---------- EXERCISE INPUTS ----------

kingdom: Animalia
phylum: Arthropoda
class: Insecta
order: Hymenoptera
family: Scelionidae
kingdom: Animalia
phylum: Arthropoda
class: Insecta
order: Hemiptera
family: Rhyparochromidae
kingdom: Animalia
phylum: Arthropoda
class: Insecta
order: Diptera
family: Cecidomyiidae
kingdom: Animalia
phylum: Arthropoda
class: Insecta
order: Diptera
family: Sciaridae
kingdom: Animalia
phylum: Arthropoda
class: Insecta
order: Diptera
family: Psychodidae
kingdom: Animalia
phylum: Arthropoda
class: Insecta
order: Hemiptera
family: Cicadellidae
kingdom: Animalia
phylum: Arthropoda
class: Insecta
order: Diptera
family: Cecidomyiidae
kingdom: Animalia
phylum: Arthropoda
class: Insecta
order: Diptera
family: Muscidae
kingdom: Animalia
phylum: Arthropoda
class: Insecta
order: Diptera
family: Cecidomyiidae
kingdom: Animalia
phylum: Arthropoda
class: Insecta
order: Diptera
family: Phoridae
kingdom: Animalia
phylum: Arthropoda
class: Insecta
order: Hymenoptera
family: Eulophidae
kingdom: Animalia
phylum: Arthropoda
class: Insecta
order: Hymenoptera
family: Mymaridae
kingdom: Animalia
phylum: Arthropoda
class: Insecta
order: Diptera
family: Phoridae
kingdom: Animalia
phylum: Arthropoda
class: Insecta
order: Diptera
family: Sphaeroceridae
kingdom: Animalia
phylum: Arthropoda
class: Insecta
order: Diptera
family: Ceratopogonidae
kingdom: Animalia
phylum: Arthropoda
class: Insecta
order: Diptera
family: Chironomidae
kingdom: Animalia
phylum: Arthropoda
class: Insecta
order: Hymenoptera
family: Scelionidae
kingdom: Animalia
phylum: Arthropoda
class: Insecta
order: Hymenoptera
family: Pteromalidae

----------

WORK TO COMPLETE:
Turn the lines of all the items above into one numbered list, leaving out any blank lines.

IN RESPONSE:
1. kingdom: Animalia
2. phylum: Arthropoda
3. class: Insecta
4. order: Hymenoptera
5. family: Scelionidae
6. kingdom: Animalia
7. phylum: Arthropoda
8. class: Insecta
9. order: Hemiptera
10. family: Rhyparochromidae
11. kingdom: Animalia
12. phylum: Arthropoda
13. class: Insecta
14. order: Diptera
15. family: Cecidomyiidae
16. kingdom: Animalia
17. phylum: Arthropoda
18. class: Insecta
19. order: Diptera
20. family: Sciaridae
21. kingdom: Animalia
22. phylum: Arthropoda
23. class: Insecta
24. order: Diptera
25. family: Psychodidae
26. kingdom: Animalia
27. phylum: Arthropoda
28. class: Insecta
29. order: Hemiptera
30. family: Cicadellidae
31. kingdom: Animalia
32. phylum: Arthropoda
33. class: Insecta
34. order: Diptera
35. family: Cecidomyiidae
36. kingdom: Animalia
37. phylum: Arthropoda
38. class: Insecta
39. order: Diptera
40. family: Muscidae
41. kingdom: Animalia
42. phylum: Arthropoda
43. class: Insecta
44. order: Diptera
45. family: Cecidomyiidae
46. kingdom: Animalia
47. phylum: Arthropoda
48. class: Insecta
49. order: Diptera
50. family: Phoridae
51. kingdom: Animalia
52. phylum: Arthropoda
53. class: Insecta
54. order: Hymenoptera
55. family: Eulophidae
56. kingdom: Animalia
57. phylum: Arthropoda
58. class: Insecta
59. order: Hymenoptera
60. family: Mymaridae
61. kingdom: Animalia
62. phylum: Arthropoda
63. class: Insecta
64. order: Diptera
65. family: Phoridae
66. kingdom: Animalia
67. phylum: Arthropoda
68. class: Insecta
69. order: Diptera
70. family: Sphaeroceridae
71. kingdom: Animalia
72. phylum: Arthropoda
73. class: Insecta
74. order: Diptera
75. family: Ceratopogonidae
76. kingdom: Animalia
77. phylum: Arthropoda
78. class: Insecta
79. order: Diptera
80. family: Chironomidae
81. kingdom: Animalia
82. phylum: Arthropoda
83. class: Insecta
84. order: Hymenoptera
85. family: Scelionidae
86. kingdom: Animalia
87. phylum: Arthropoda
88. class: Insecta
89. order: Hymenoptera
90. family: Pteromalidae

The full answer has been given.